### EXCERPTED PASSAGE:
[Start of section]

Add A/H share-class mapping workflow

Request:
- Add a repeatable mechanism so HK IPO reports detect issuers that already have Mainland A shares.
- Include a third internet/official-exchange cross-check layer beyond structured history and prospectus scans.

Changes:
- Add listed_share_classes schema support for same-issuer A-share mappings and evidence links.
- Add scripts/archive_a_share_mappings.py to scan prospectus extracted text, reject sponsor/portfolio/cornerstone false positives, archive optional official web evidence and A-share/FX quote evidence, and export snapshots on write.
- Surface a_share_* fields in the analysis dataset and single-ticker report output.
- Update hk-ipo analyst/archivist skill rules and scheduled refresh prompt to require the three-layer A/H mapping check.

[End of section]

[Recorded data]

[Start of section]

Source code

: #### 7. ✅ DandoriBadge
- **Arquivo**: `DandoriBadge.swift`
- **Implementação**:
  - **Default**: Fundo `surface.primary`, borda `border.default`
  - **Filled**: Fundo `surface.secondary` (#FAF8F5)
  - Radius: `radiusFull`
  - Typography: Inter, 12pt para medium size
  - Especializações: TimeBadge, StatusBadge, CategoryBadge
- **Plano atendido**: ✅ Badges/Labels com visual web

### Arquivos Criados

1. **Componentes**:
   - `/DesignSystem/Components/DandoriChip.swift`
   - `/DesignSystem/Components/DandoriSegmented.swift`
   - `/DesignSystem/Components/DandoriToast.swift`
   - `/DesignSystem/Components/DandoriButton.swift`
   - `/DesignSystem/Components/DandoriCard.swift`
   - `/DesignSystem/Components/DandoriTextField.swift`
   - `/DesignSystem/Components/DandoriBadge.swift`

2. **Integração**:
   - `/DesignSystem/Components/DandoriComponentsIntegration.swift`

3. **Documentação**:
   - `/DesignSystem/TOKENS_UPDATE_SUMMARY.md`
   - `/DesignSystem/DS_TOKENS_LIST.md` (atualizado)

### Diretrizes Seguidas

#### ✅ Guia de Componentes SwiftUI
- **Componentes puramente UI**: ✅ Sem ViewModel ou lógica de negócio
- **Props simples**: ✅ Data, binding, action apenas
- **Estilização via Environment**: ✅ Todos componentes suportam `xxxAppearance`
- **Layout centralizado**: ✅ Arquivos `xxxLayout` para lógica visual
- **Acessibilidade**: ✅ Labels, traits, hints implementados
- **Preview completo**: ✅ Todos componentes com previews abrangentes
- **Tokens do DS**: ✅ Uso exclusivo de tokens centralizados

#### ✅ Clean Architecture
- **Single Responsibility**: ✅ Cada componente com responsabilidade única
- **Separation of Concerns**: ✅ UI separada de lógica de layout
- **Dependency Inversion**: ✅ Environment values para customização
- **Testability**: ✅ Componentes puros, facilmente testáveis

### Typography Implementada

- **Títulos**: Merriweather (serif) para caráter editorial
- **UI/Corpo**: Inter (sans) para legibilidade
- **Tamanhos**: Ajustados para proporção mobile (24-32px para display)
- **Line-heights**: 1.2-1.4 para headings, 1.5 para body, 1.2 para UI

[End of section]

### TASK REQUIREMENTS:
A) In the share-class mapping change description, which false positives does the new prospectus-scanning script reject?
B) Copy the lines of the records verbatim, starting at the line that contains "- **Títulos**: Merriweather" and ending at the last line of the records.

### LIST OF ANSWERS:
A) Sponsor, portfolio, and cornerstone false positives.

B)
- **Títulos**: Merriweather (serif) para caráter editorial
- **UI/Corpo**: Inter (sans) para legibilidade
- **Tamanhos**: Ajustados para proporção mobile (24-32px para display)
- **Line-heights**: 1.2-1.4 para headings, 1.5 para body, 1.2 para UI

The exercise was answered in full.